• [Consigna escrita 1]:
Reproduce sin ningún cambio las líneas de los registros que van desde la que contiene "Style sheet entry: a" hasta el final de los registros, con ambos extremos incluidos.

Veamos ahora el contexto básico para el control social de la inversión
Repasemos brevemente: tenemos los ingresos por impuestos de los bienes de capital, recaudados por el gobierno central, repartidos por toda la sociedad a una red de bancos locales, quienes distribuyen estos fondos (algunos destinados a fomentar determinados tipos de proyectos) a las empresas afiliadas y a empresas de nueva creación, para optimizar la ocupación y la rentabilidad de sus afiliados. Así tenemos una red de Mondragones (o mini-keiretsu, si se prefiere) que reciben los fondos para la nueva inversión del Fondo de Inversión público. El banco que hay en el centro de cada uno de ellos puede conceder subvenciones según su criterio, cargando el tipo normal del impuesto sobre utilización de bienes, en la mayoría, pero permitiendo un tipo inferior en los proyectos a fomentar. Estas subvenciones, una vez recibidas, no se retornan, pero se añaden al capital de la firma, y por consiguiente a su base impositiva (18). Asociadas con la mayoría de bancos, existen las Divisiones de Iniciativas, que intentan fomentar la expansión de las empresas y la creación de nuevas empresas. (La Democracia Económica aporta, y necesita, claro está, “hombres de iniciativa socialistas”, individuos o colectivos con ganas de innovar, de arriesgarse, con la esperanza de aportar nuevos bienes o nuevos servicios, o viejos pero en nuevas formas. Los críticos no se equivocan al insistir en que esta gente es importante en el bienestar de una sociedad, pero que no se les fomenta suficientemente en las economías socialistas existentes).
III. EFICACIA
He explicado con cierto detalle lo que entiendo que es una forma de socialismo económicamente viable y altamente deseable. Es importante, especialmente ahora, que los socialistas seamos capaces de ver y articular esta estructura. Debemos ser claros, con nosostros mismos y con los demás, en el hecho de que el problema no es elegir entre planificación y mercado, sino integrar ambas instituciones en un contexto democrático.
También debemos ser claros en el hecho de que la democracia no es sólo un valor político, sino que es un valor con profundas implicaciones económicas.
La Democracia Económica no es sólo más democrática que el capitalismo democrático, sino que también es más eficaz.
Vamos a centrar lo que resta de cuaderno en esta última idea, porque es la supuesta ineficiencia del socialismo lo que atrae tanta crítica hoy en día. Las limitaciones de espacio hacen imposible una demostración completa, pero permitidme, como mínimo, apuntar la idea básica y citar alguna de las pruebas de peso. (Para un tratamiento más completo de este tema, y un análisis de un conjunto de cuestiones respecto a este modelo, véase Schweickart (de próxima aparición).
De entre las diversas formas de ineficacia económica, se puede diferenciar las ineficacias de asignación, las ineficacias keynesianas y las ineficacias que llamaremos X.
— Las “ineficacias de asignación” son disminuciones del bienestar global derivadas de aquellas imperfecciones del mercado que hacen que los precios se desvíen de lo que deberían ser bajo una competencia perfecta ideal. Estas son las ineficacias que resultan familiares a quienes han estudiado nociones básicas de economía; esencialmente las causadas por los monopolios y las “externalidades”. Para aislar estos tipos de ineficacias, a efectos de estudio, normalmente se parte de la base de que: 1) la tecnología de la economía está fijada, 2) hay pleno empleo de recursos humanos y materiales en la sociedad en general, y 3) que cada empresa puede transformar rápidamente sus entradas (inputs) en resultados (output) de acuerdo con sus objetivos, es decir, que no se pierde nada dentro de la empresa.

• [Consigna escrita 2]:
Según el extracto de página, ¿qué tres formas de ineficacia económica se pueden diferenciar?

• [Datos proporcionados]:
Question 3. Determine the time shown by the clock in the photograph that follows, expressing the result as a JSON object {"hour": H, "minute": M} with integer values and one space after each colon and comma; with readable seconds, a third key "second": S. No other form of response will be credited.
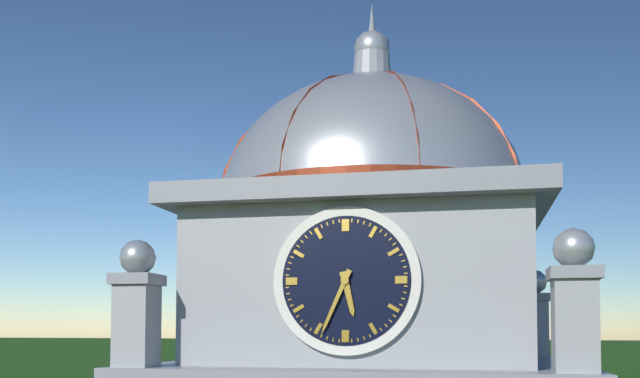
{"hour": 5, "minute": 34}
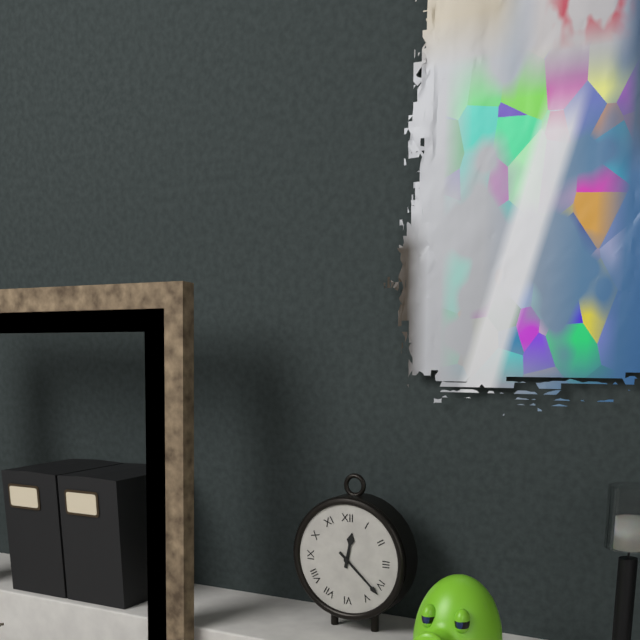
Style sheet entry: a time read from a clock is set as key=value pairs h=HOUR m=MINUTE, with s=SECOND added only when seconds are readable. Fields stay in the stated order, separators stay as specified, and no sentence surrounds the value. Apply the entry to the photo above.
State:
h=12 m=22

• [Respuesta correcta 1]:
Style sheet entry: a time read from a clock is set as key=value pairs h=HOUR m=MINUTE, with s=SECOND added only when seconds are readable. Fields stay in the stated order, separators stay as specified, and no sentence surrounds the value. Apply the entry to the photo above.
State:
h=12 m=22

• [Respuesta correcta 2]:
Las ineficacias de asignación, las ineficacias keynesianas y las ineficacias llamadas X.